• _Fragmento del documento_
Crónicas de la Vieja Colonia Psiquiátrica de Bárbula: Entre Ecos y Olvido
Published on HivePostify by @cpangiecisneros · Mon Sep 07 2026
La brisa ternua que baja del cerro El Picacho en Naguanagua, en las faldas de la fila de Bárbula del estado Carabobo, una zona montañosa cargada de mitos locales sobre brujería, entierros coloniales y prácticas de santería. Los lugareños a menudo mezclan los mitos del psiquiátrico con las leyendas del cerro, asegurando que las "almas en pena" bajan de las montañas o deambulan entre las antiguas instalaciones del hospital. Estos cuentos traen consigo historias que se han contado en voz baja durante décadas. Entre el follaje frondoso de lo que alguna vez fueron los terrenos de la Universidad de Carabobo, se alza una estructura imponente, silenciosa y cargada de una melancolía palpable: la antigua Colonia Psiquiátrica de Bárbula, hoy Hospital Psiquiátrico Dr. José Ortega Durán.
Este no es un edificio cualquiera; es un testigo de concreto y acero de una época dorada de la salud pública en Venezuela, que poco a poco fue cediendo ante el abandono y el peso de las leyendas urbanas.
El sueño de la vanguardia : Los Pabellones Abiertos Corría la década de 1940 cuando el proyecto vio la luz. La idea era revolucionaria para la época: una "colonia". El concepto médico buscaba alejarse de los manicomios tradicionales tipo prisión y ofrecer un espacio donde los pacientes pudieran integrarse en una comunidad, realizar labores agrícolas y de jardinería como parte de su terapia (la llamada laborterapia), aprovechando el clima fresco y los vastos terrenos del Valle de Bárbula.
Arquitectónicamente, era un complejo impresionante. Pabellones amplios, con techos altos, amplios ventanales y galerías que permitían la circulación de aire y luz natural. Era un diseño de avanzada, pensado para la sanación en un entorno casi campestre.
Entre la Ciencia y el Misticismo: Historias de Pasillo Con el paso de los años, y a medida que el modelo institucional cambiaba y el mantenimiento disminuía, la Colonia Psiquiátrica comenzó a transformarse en el imaginario colectivo carabobeño.
Los relatos de quienes visitaron el lugar en sus tiempos activos, o de los curiosos que se han aventurado cerca de sus ruinas más recientes, tejen una red de historias que oscilan entre lo triste y lo sobrenatural. Se habla de las noches en los pabellones, donde el único sonido era el crujir de la vieja madera y el viento. Se cuentan historias de pacientes célebres, de médicos abnegados que intentaron innovar, y de otros métodos que hoy nos parecen arcaicos o crueles.

• _Datos proporcionados_
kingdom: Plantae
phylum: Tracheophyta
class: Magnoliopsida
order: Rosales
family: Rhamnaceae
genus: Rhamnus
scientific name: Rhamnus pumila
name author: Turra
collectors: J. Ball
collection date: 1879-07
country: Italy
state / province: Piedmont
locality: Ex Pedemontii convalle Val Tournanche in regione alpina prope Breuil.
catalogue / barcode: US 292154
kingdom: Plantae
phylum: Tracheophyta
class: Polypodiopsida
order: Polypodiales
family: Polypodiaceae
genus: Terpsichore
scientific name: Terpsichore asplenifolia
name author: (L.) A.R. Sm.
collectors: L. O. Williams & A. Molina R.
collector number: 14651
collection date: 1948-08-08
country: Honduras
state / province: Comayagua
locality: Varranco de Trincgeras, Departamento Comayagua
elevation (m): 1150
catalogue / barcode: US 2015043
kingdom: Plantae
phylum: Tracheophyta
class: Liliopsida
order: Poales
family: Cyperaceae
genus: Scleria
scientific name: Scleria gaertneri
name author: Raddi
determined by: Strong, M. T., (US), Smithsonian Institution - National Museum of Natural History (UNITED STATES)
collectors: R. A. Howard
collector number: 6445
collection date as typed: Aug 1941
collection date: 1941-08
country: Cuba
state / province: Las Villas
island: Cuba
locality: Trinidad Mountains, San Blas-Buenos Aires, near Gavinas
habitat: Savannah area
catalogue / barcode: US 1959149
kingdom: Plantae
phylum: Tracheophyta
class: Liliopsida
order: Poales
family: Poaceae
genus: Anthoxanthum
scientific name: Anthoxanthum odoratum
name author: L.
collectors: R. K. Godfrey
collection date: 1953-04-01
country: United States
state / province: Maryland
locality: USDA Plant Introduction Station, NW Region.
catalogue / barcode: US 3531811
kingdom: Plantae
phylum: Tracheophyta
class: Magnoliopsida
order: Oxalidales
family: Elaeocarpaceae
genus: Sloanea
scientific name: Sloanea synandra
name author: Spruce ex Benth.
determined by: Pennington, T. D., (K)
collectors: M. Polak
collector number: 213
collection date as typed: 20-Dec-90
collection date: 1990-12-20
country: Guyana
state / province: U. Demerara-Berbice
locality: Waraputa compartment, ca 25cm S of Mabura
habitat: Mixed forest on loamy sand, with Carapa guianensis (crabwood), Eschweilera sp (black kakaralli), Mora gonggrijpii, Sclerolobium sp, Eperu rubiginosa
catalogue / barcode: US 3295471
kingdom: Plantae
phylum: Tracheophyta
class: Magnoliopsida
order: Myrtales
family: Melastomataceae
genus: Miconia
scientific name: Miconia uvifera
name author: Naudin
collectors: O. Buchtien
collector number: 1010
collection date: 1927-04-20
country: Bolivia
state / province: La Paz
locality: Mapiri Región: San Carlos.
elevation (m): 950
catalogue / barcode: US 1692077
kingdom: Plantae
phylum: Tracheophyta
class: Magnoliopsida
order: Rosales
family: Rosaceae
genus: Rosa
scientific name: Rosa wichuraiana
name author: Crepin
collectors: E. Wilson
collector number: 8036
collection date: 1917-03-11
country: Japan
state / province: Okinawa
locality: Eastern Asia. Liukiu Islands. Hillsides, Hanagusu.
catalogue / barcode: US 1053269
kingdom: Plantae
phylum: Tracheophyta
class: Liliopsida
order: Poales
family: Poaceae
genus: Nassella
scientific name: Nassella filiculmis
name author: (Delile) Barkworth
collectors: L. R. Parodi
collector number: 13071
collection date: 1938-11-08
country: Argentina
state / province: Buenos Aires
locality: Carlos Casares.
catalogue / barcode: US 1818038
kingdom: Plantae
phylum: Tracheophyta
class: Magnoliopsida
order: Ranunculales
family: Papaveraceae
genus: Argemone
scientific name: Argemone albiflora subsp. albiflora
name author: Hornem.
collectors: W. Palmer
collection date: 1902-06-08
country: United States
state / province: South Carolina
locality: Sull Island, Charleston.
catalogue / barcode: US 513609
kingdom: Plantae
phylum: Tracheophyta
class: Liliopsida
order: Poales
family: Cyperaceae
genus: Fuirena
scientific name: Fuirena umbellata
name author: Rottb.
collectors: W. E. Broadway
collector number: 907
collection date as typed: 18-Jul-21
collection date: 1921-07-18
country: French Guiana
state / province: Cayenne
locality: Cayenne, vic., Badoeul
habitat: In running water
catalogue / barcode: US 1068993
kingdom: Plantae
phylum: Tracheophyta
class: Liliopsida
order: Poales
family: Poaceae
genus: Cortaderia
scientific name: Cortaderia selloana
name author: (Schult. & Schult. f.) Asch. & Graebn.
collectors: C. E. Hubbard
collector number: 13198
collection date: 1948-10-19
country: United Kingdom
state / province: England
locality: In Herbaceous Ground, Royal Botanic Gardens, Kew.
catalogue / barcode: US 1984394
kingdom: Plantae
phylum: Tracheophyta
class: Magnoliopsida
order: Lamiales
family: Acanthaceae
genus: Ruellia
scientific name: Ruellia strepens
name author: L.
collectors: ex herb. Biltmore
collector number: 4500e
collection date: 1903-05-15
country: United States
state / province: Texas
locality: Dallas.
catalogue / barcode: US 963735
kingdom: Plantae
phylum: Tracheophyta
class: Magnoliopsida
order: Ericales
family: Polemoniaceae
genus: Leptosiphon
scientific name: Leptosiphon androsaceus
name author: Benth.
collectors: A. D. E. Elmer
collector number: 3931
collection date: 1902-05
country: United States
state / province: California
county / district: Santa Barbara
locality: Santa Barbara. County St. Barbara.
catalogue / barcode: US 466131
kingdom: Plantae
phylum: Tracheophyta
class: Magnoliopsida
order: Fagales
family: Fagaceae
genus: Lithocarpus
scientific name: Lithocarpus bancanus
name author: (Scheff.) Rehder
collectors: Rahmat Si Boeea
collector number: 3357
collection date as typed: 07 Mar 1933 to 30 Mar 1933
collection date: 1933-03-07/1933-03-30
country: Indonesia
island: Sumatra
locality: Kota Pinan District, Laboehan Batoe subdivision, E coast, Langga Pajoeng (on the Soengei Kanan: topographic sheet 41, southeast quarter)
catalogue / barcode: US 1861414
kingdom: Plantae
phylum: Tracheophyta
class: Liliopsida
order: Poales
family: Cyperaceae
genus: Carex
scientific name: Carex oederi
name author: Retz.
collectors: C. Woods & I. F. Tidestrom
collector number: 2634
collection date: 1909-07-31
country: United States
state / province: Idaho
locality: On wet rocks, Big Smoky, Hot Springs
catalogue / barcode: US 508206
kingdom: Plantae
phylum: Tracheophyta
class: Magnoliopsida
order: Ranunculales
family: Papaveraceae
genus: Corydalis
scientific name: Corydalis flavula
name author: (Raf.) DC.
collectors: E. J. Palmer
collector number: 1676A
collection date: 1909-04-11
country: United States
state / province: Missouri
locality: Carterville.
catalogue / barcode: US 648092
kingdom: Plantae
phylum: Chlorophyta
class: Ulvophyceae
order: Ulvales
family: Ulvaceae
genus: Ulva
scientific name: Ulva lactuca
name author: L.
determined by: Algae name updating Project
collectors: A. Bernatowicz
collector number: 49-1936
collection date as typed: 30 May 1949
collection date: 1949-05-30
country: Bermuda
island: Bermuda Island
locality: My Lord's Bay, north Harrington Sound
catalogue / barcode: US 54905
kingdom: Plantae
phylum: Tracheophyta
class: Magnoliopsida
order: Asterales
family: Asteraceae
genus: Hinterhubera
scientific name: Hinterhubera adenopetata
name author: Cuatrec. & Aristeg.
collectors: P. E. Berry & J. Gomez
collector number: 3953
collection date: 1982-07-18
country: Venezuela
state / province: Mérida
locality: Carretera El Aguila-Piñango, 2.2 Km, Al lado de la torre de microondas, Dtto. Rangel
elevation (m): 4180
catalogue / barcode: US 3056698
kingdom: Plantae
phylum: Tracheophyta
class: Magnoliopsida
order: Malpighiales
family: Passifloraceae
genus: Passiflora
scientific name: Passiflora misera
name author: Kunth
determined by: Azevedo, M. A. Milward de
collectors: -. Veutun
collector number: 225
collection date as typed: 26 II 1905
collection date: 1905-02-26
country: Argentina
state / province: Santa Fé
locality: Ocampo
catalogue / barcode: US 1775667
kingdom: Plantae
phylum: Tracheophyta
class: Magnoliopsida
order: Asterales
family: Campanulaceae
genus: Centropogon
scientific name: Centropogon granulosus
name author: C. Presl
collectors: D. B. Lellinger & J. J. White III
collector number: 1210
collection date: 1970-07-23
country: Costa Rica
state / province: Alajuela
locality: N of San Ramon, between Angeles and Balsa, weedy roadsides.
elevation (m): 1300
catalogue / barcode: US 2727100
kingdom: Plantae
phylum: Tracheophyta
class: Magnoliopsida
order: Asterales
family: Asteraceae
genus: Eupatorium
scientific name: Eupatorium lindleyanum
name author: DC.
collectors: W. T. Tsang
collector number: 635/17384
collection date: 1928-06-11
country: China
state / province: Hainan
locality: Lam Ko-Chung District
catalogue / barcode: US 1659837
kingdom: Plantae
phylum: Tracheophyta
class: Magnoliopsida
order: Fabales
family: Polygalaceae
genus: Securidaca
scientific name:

• _Instrucciones_
Según el fragmento sobre la Colonia Psiquiátrica de Bárbula, ¿por qué la idea de una "colonia" era novedosa en la década de 1940? Explícalo en una a tres oraciones.

• _Ejercicio resuelto_
El concepto médico quería alejarse de los manicomios tradicionales, que funcionaban como prisiones. Buscaba dar a los pacientes un lugar donde pudieran integrarse en una comunidad y hacer labores agrícolas y de jardinería como parte de su terapia, la llamada laborterapia. Para eso aprovechaba el clima fresco y los amplios terrenos del Valle de Bárbula.